__WRITTEN TASK__
From the line that contains "[185,231,438,250] can be" to the final line of the entries below, write out every line exactly as it appears, and nothing else.
Start of DATA FOR THE TASK
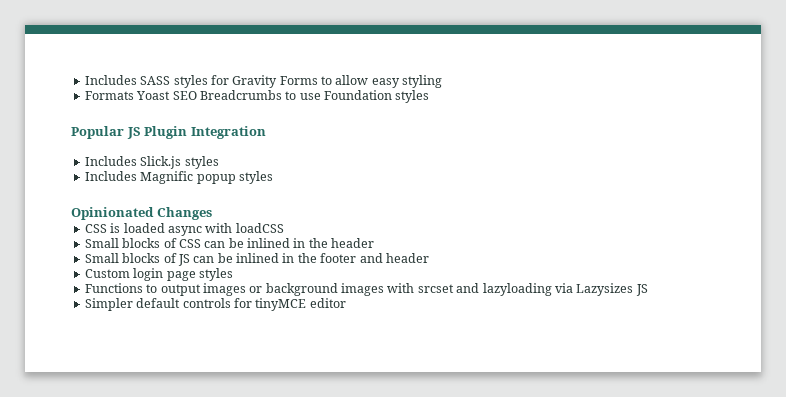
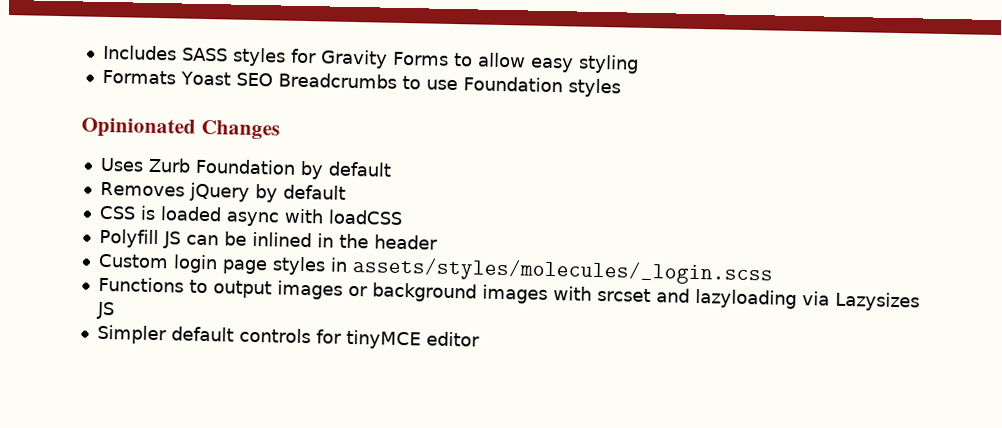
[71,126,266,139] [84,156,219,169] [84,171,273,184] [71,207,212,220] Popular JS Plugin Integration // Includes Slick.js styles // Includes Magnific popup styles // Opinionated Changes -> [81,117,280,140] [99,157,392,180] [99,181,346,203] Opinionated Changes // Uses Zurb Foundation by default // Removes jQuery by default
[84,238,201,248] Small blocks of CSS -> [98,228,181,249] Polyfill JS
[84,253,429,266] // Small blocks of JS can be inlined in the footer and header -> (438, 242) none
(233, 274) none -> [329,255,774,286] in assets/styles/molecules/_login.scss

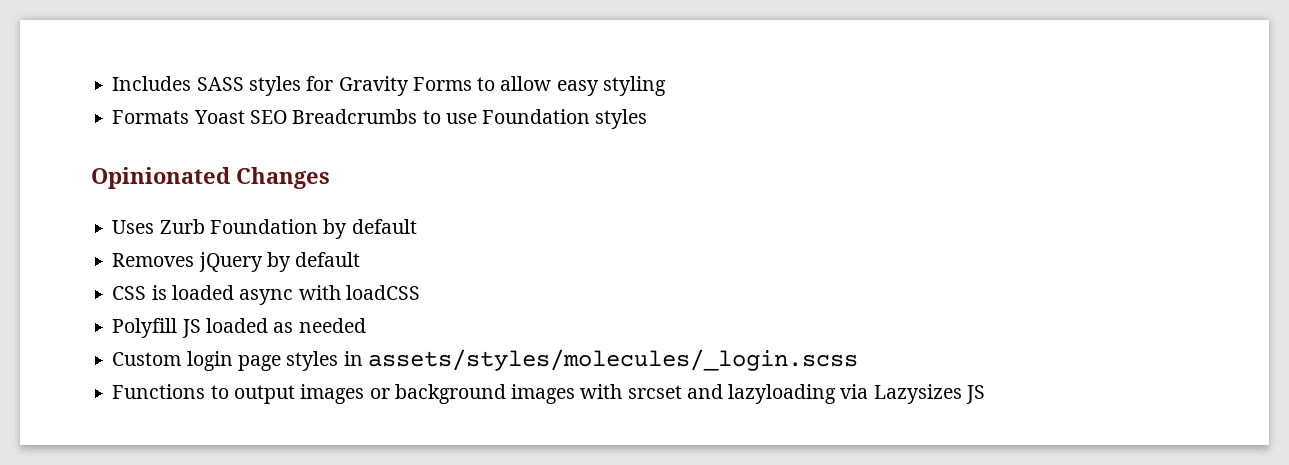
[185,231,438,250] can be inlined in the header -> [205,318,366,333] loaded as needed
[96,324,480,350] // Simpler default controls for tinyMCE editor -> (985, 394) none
End of DATA FOR THE TASK
__ANSWER AREA__
[185,231,438,250] can be inlined in the header -> [205,318,366,333] loaded as needed
[96,324,480,350] // Simpler default controls for tinyMCE editor -> (985, 394) none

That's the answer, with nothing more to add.